- _Work instructions_
**A)** Return the part of the Luke 8:25 sermon commentary from "I. Everybody has" to "in second causes?", copied word for word.
**B)** Answer these from the Luke 8:25 sermon commentary:
(i) Where had the wind gone back to?
(ii) What does the commentary say everybody has?
(iii) What two things is the feeling that goes forth from every man compared to?
**C)** Write more of the Luke 8:25 sermon commentary, picking up after its last sentence.

- _Source extract_
Luke 8:25 - Sermon Bible Commentary

Bible Comments

Luke 8:25

The question before us has in it a wild sublimity. The waves had just found their resting-place; the wind was gone back into its treasure-house; and our Saviour stood upon the calm, and seemed to say, "The fierce enemies have been and gone, but where is your faith?"

I. Everybody has faith. To have a trust in something is so natural, that I could almost say it is indispensable to human nature. There are faculties and principles of the human heart which must cling. Every man, however independent he thinks himself, is constituted to have some feeling in him which goes forth which is as the creeper that creeps over your door, or as the vine which is wedded to the air. Those feelings made to twine may trail in the dust; those affections made to mount may often trail down like withered, disappointed things; they may grasp that which will never bear, or drive to that which sends back poison and death where we had looked for sustenance. Is our faith in the First Great Source? or is it in second causes?

- _Extracted entries_
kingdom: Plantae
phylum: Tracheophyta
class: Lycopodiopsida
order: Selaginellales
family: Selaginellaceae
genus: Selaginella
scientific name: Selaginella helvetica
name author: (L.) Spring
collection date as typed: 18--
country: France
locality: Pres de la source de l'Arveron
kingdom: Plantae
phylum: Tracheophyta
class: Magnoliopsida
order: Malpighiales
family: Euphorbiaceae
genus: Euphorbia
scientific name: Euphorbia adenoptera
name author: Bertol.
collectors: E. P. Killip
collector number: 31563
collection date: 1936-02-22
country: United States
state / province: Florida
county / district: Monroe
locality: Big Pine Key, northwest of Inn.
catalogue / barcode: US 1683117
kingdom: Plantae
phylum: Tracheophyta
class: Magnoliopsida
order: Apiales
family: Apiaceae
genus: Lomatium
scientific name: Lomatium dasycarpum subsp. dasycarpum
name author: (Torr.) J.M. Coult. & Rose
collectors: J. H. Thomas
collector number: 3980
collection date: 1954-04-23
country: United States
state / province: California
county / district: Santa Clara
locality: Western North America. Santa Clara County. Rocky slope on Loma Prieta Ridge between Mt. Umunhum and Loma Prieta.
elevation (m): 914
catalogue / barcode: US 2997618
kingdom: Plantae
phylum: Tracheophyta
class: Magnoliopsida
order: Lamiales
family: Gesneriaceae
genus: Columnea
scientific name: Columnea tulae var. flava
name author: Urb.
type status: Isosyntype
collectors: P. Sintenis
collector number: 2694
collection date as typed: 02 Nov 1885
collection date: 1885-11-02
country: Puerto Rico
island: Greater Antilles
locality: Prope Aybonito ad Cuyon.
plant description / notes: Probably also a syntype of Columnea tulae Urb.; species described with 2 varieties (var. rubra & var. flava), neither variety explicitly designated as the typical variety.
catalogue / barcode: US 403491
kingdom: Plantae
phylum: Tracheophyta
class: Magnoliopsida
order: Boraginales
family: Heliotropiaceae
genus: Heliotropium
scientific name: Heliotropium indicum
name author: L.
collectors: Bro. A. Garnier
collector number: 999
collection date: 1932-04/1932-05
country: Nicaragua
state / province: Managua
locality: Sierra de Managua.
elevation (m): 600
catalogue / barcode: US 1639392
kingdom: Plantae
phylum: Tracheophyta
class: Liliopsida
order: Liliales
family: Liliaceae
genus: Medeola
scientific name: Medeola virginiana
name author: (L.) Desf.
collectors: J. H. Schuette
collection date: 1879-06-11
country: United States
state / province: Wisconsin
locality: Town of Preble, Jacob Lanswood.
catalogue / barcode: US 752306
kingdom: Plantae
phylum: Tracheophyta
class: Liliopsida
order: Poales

- _Response list_
**A)**
I. Everybody has faith. To have a trust in something is so natural, that I could almost say it is indispensable to human nature. There are faculties and principles of the human heart which must cling. Every man, however independent he thinks himself, is constituted to have some feeling in him which goes forth which is as the creeper that creeps over your door, or as the vine which is wedded to the air. Those feelings made to twine may trail in the dust; those affections made to mount may often trail down like withered, disappointed things; they may grasp that which will never bear, or drive to that which sends back poison and death where we had looked for sustenance. Is our faith in the First Great Source? or is it in second causes?

**B)**
(i) Into its treasure-house.
(ii) Faith.
(iii) The creeper that creeps over your door, and the vine which is wedded to the air.

**C)**
II. Trusting to second causes is sheer idolatry. It is the essential of God that He is final; what is final is made God. There is many an idolater in heathenism who never looks upon his wretched idol, but his thoughts are led to that invisible being that the idol represents. Those who look at second causes and do not look at the First Cause are greater idolaters than the heathen. Look at our marts of commerce, look at our great assemblies, look at our great entertainments, look at our churches, and say is it not so. Are not instruments being looked at as if they were all-effective causes? What remains for a jealous God but to scatter second causes which have been elevated into a supremacy which belongs only to Him? The winds that came down upon the Sea of Galilee were but as strings in the hands of God, causing the waves to become tempestuous; and you who go up and down trusting to that which is wise in man and beautiful in nature, beware! lest presently your bright prospect gets beclouded, and a more fearful storm than that which swept over the angry sea come into your heart, to teach you to have no confidence anywhere but in God, and to look up from the dangers of this disappointing world to Him who only sits at the helm of all, and cry to Him, "Master, Master, we perish!"

J. Vaughan, Fifty Sermons,1874, p. 189.

References: Luke 8:25. F. W. Farrar, Christian World Pulpit,vol. xxxi., p. 253.Luke 8:28. Spurgeon, Sermons,vol. xiii., No. 778. Luke 8:34. R. Heber, Parish Sermons,vol. i., p. 160.

Luke 8:25

25 And he said unto them,Where is your faith? And they being afraid wondered, saying one to another, What manner of man is this! for he commandeth even the winds and water, and they obey him.